Creio que sou capaz de fazer análises contextuais que envolvam conhecimento histórico, embasamento econômico e situação política, ou seja, tenho instrumentos analíticos e amplos conhecimentos que me permitem situar qualquer problema (ou quase) em um contexto mais amplo, e daí extrair alguns elementos de informação para a instrução de um processo decisório que tenha em conta o interesse nacional. Toda a minha vida eu estudei o Brasil e o mundo, visando tornar o primeiro melhor, num mundo que nem sempre é cooperativo. Registre-se que eu não pretendo tornar o Brasil melhor para si mesmo, ou seja, uma grande potência ou qualquer pretensão desse gênero, que encontro simplesmente ridícula. Eu pretendo tornar o Brasil melhor para os brasileiros, ponto. 

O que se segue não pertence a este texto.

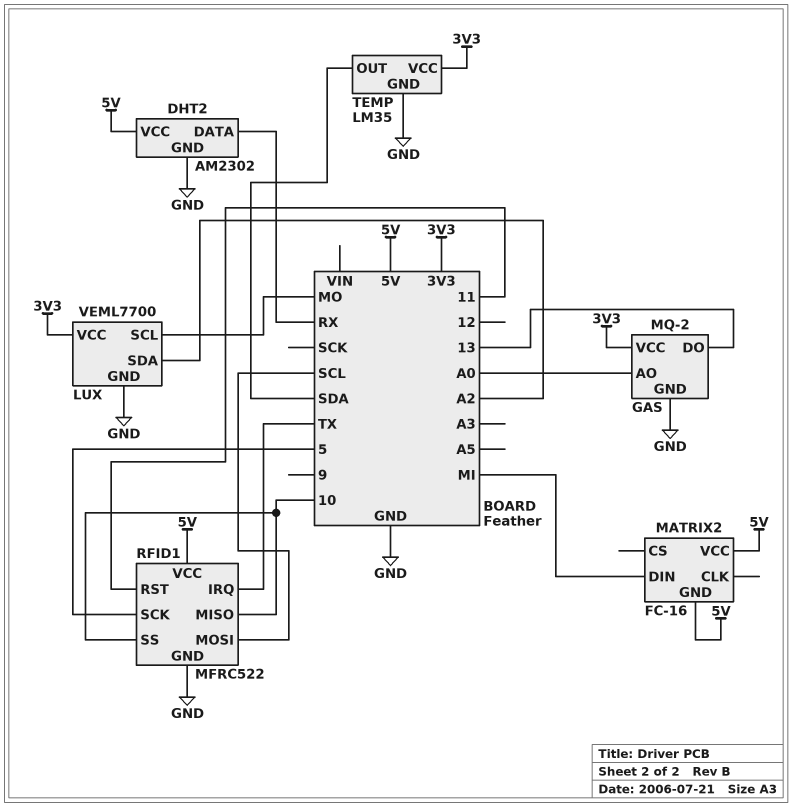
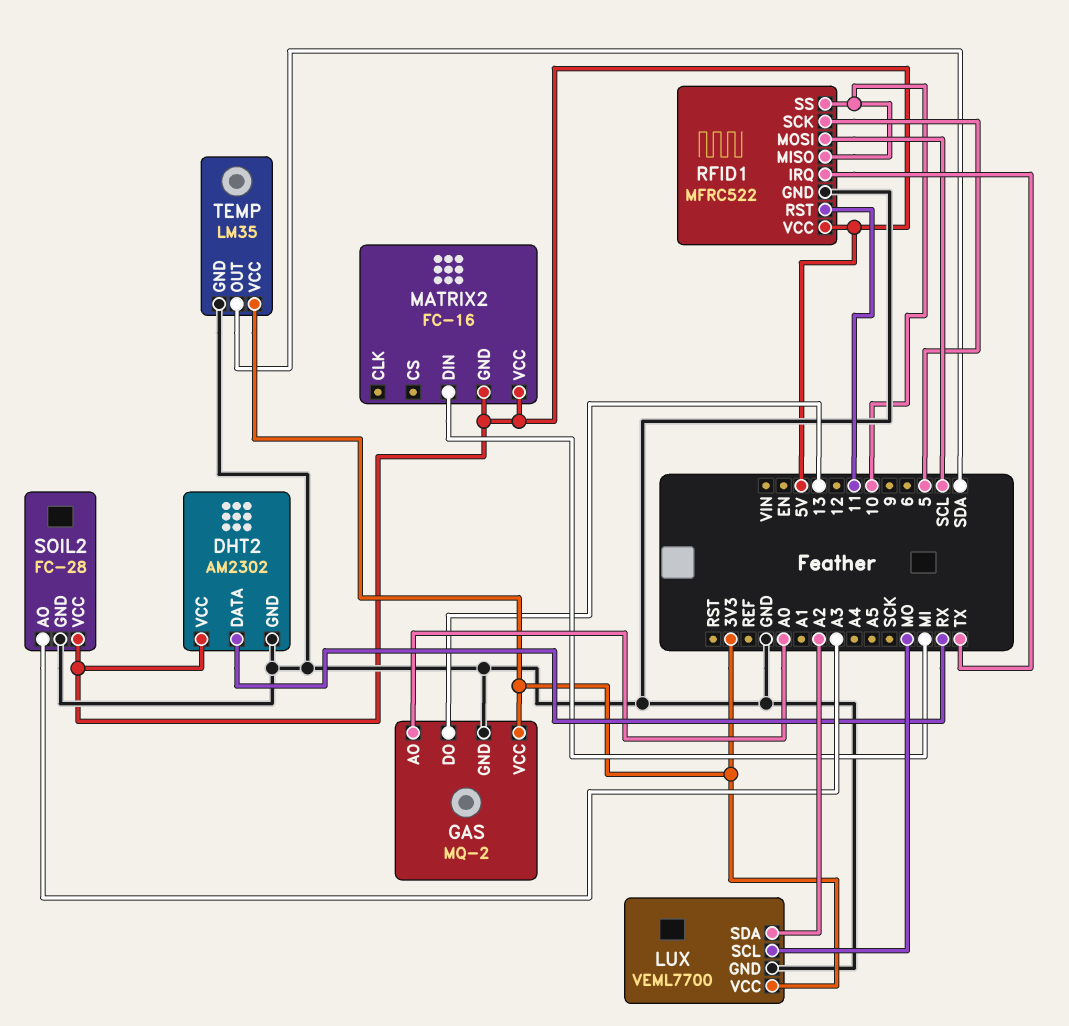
SOIL2: none -> FC-28
SOIL2 pin AO: none -> A3
SOIL2 pin GND: none -> GND
SOIL2 pin VCC: none -> 5V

Contento-me apenas com isso. Minha perspectiva, a despeito de ser um funcionário de Estado, não é a do Estado. Não pretendo trabalhar no Estado, para o Estado, com o Estado: minha perspectiva é a dos indivíduos concretos, e meus objetivos são promover os indivíduos, se preciso for contra o Estado. Não tenho nenhum culto ao Estado e nem pretendo torná-lo maior ou mais poderoso, apenas mais eficiente para servir aos indivíduos, não a si mesmo. Desespera-me essas pretensões nacionalistas estatizantes, pois elas se fazem, em geral, em detrimento do bem-estar individual da maior parte dos cidadãos

Meus pontos fortes, portanto, são minha capacidade analítica, meus conhecimentos acumulados e meu devotamento à causa dos indivíduos, não dos Estados, e sempre tento passar esses pontos à frente de qualquer outra consideração. Não hesito em defender meus pontos de vista, mesmo contra meus interesses imediatos, que poderiam recomendar uma acomodação com a situação presente – a lei da inércia é uma das mais disseminadas na humanidade – ou com autoridades de qualquer tipo. Não costumo fazer concessões a autoridades apenas para obter vantagens pessoais, e acho essa atitude basicamente correta (ainda que a um custo por vezes enorme no plano pessoal). Talvez seja teimosia de minha parte, mas considero isso antes uma virtude, do que um defeito. Enfim, tendo concepções fortes sobre determinados temas, me é muito mais fácil preparar e expor posições do interesse do Brasil, com base em conhecimentos previamente acumulados, o que me dispensa de longas pesquisas ou buscas em arquivos.

 

Por fim, recomendo uma consulta a diversos materiais que produzi sobre a carreira, o acesso, dicas de estudos, que figuram em meu site (http://pralmeida.org/294-2/), assim como no blog Diplomatizzando (link: http://diplomatizzando.blogspot.com/2009/07/1192-diplomacia-dicas-gerais-para.html).

 

Paulo Roberto de Almeida

Brasília, 3758, 19 de setembro de 2020

Um comentário:

Lucas Breder disse...

Gosto muito do seu trabalho e por vezes acabo lendo seus textos antigos nesse blog. Pouco tempo atrás li seu texto do início do século comentando os mesmos aspectos. Muito interessante perceber as diferenças depois de tantos anos. Um abraço, professor!!!